If these deficiencies weren’t serious enough, Moffitt discovered a more egregious oversight in the police investigation, one that went to the heart of police ineptitude or corruption. In August 1972 – coinciding with the release of McNeill’s report, but likely unconnected to it – Joe Testa made a return visit to Sydney from Chicago, where his connections to the mafia and to Bally had remained intact.
There are only vague accounts of what happened next. But in what was described as ‘an organised crime summit’,45 a number of high-profile Sydney criminals gathered in a house in Double Bay, including George Freeman and Lennie McPherson – the latter, presumably, the source of the information to Moffitt. More disturbing still was the attendance of a Labor member of the New South Wales Parliament, Albert Sloss, reputed to be a corrupt politician. Unproven accusations of graft against him went back to his days as a Sydney city alderman in the 1950s.

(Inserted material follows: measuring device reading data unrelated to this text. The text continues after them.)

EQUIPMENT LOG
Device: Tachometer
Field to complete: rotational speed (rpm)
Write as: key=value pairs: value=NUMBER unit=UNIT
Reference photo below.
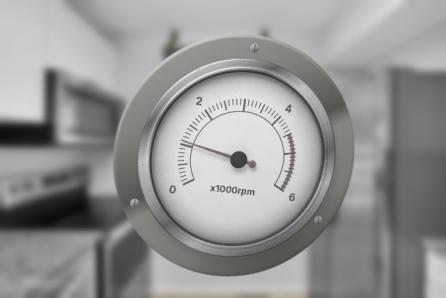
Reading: value=1100 unit=rpm
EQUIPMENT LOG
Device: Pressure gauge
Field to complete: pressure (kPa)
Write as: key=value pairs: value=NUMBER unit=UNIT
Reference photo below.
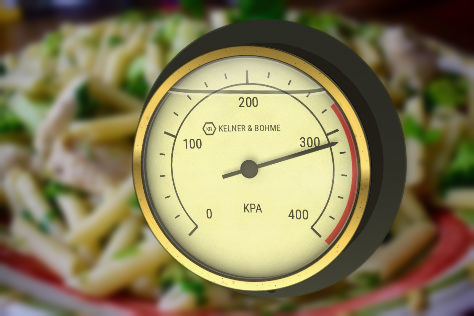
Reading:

Sloss was mentioned in a Commonwealth Police dossier as ‘Mr X’, a member of parliament who met with known criminals on at least three occasions.46 The New South Wales police even had a photo of those attending the Double Bay meeting.
Moffitt made two crucial points about this meeting. Firstly, that information about its existence had not made it into McNeill’s first report, which Moffitt found ‘almost beyond belief’.47 And, secondly, although McNeill’s Consorting Squad obviously knew the meeting was going to take place, they had not monitored what occurred inside the meeting more systematically. As Moffitt wrote: ‘Here, at least, was a chance, by surveillance procedures, to check one of the suspected avenues for infiltration of organised crime.’48 Sloss’s presence added to the need to know what had occurred. Moffitt asked himself the obvious question: ‘What then is the inference to be drawn from this sorry episode? Does it show that there was some corrupt attempt not to uncover what was happening concerning organised crime?’ He couldn’t draw a definitive conclusion – which was strange, given that McPherson was a paid informant to the commission and had attended the meeting. Lennie had his own red lines he wouldn’t cross.

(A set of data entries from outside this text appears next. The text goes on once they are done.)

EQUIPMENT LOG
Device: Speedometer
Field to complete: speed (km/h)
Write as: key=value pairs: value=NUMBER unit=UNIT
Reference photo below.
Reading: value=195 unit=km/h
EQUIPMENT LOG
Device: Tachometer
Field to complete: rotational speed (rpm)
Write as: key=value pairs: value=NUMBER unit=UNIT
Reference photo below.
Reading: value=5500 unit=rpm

But Moffitt had a bigger question to ask: what was he to make of the whole sorry saga of McNeill changing his first report?
Moffitt confirmed Bally’s links with organised crime. He described it as a mafia-controlled company that sought to use mafia-style intimidatory tactics as it waged a commercial war over the installation of poker machines in Australia. Using the extensive information available to him about the mafia from the United States, he highlighted the threat of the organisation’s newly developed business model: commence as a legitimate business, use the extensive slush funds to buy out the competition and then deploy organised crime methods to accelerate their operations. He saw the threat by Bally in this context – notably, its aim to monopolise the poker machine trade throughout eastern Australia, and the likelihood that it would corrupt officials by using cash or collateral benefits so that legal proof would be elusive.
Rooklyn’s activities gave Moffitt insight into these methods. Not only did Bally’s Australian manger attempt to co-opt McNeill and Knight, Moffit established that Rooklyn had dealt with the top leaders in the police force, who knew of the conclusions contained in McNeill’s final report – that Bally was ‘clean’ – before the premier or the parliament.49 Moffitt had accused Rooklyn of ‘dishonest silence’.